Emir Qatar Mengecam Kritik Menjelang Piala Dunia FIFA

Emir Qatar pada hari Selasa mengecam kritik terhadap negaranya atas tuan rumah Bola Piala Dunia 2022 , menggambarkannya sebagai “kampanye yang belum pernah terjadi sebelumnya” yang menargetkan negara Arab pertama yang mengadakan turnamen.

Sejak memenangkan hak menjadi tuan rumah Piala Dunia lebih dari satu dekade lalu, Qatar telah menghadapi pengawasan dan kritik atas perlakuannya terhadap pekerja migran dan komunitas gay, di antara masalah lainnya.

Dugaan pelanggaran yang mempengaruhi legiun buruh bergaji rendah yang menggerakkan ekonomi Qatar dan yang membangun stadion Piala Dunia yang berkilauan telah menjadi penerangan protes di seluruh dunia, terutama di Eropa.

Qatar telah berulang kali menolak, bersikeras negara itu telah meningkatkan perlindungan bagi pekerja migran dan mengklaim kritik itu sudah ketinggalan zaman.

Dalam pidato yang disiarkan televisi di hadapan badan legislatif emirat pada hari Selasa, Sheikh Tamim bin Hamad Al Thani mengatakan Qatar “telah menjadi sasaran kampanye yang belum pernah terjadi sebelumnya yang tidak pernah dihadapi oleh negara tuan rumah.”

“Kampanye tersebut cenderung berlanjut dan meluas hingga mencakup rekayasa dan standar ganda yang begitu ganas sehingga sayangnya membuat banyak orang mempertanyakan alasan dan motif sebenarnya,” katanya.

Kelompok-kelompok hak asasi manusia telah memuji Qatar dengan memperbaiki undang-undang perburuhannya, seperti dengan mengadopsi upah bulanan minimum sekitar $275 per bulan pada tahun 2020, dan untuk sebagian besar membongkar sistem “kafala” yang telah mencegah pekerja berganti pekerjaan atau meninggalkan negara tanpa persetujuan. majikan mereka.
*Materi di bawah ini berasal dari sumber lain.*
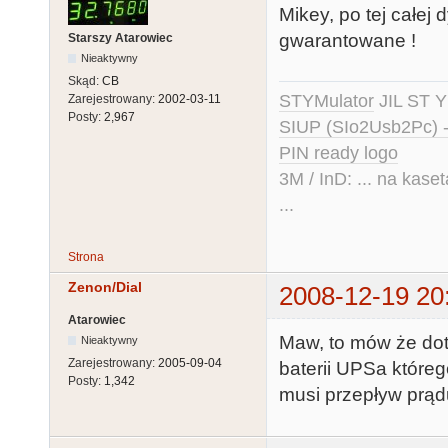
Mikey, po tej całej
gwarantowane !
Starszy Atarowiec
Nieaktywny
Skąd:
CB
STYMulator
JIL ST Y
Zarejestrowany:
2002-03-11
Posty:
2,967
SIUP (SIo2Usb2Pc) 
PIN ready logo
3M / InD: ... na kase
...
Strona
Zenon/Dial
2008-12-19 20
Atarowiec
Maw, to mów że dotk
Nieaktywny
Zarejestrowany:
2005-09-04
baterii UPSa któr
Posty:
1,342
musi przepływ prąd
Namun, para aktivis menyerukan lebih banyak yang harus dilakukan.

Dalam beberapa bulan terakhir tekanan juga meningkat di Qatar atas kriminalisasi homoseksualitas. Hukum Qatar menyerukan hukuman penjara satu sampai tiga tahun untuk orang dewasa yang dihukum karena hubungan seks gay atau lesbian konsensual. Federasi sepak bola Eropa bulan lalu mengumumkan niat mereka agar kapten mengenakan ban lengan dengan desain hati pelangi sebagai bagian dari kampanye anti-diskriminasi selama pertandingan internasional.

Qatar mengatakan semua orang diterima di Piala Dunia, termasuk penggemar LGBTQ, tetapi pengunjung harus menghormati budaya konservatif negara itu, di mana menunjukkan kasih sayang di depan umum – bahkan di antara heteroseksual – adalah tabu.

Pada hari Selasa, seorang aktivis veteran yang berbasis di Inggris mengadakan protes satu orang di depan Museum Nasional Qatar. Peter Tatchell, 70, memegang poster yang menuduh Qatar memenjarakan anggota komunitas LGBTQ.

Penyelenggara mengklaim dia ditangkap tetapi kemudian mengakui bahwa polisi hanya menanyainya sebentar di trotoar.

Qatar membantah dia ditangkap dan mengatakan klaim sebaliknya “sepenuhnya salah.”

“Seseorang yang berdiri di bundaran lalu lintas dengan ramah dan profesional diminta untuk pindah ke trotoar, tidak ada penangkapan yang dilakukan,” kata kantor komunikasi pemerintah dalam sebuah pernyataan.

Dalam pidatonya, Sheikh Tamim berjanji sorotan mencolok dari acara olahraga terbesar dunia itu juga akan menguntungkan Qatar.

“Ini adalah ujian besar bagi negara sebesar Qatar yang mengesankan seluruh dunia dengan apa yang telah dan sedang dicapainya,” katanya.

Turnamen dimulai pada 20 November dan final ditetapkan pada 18 Desember.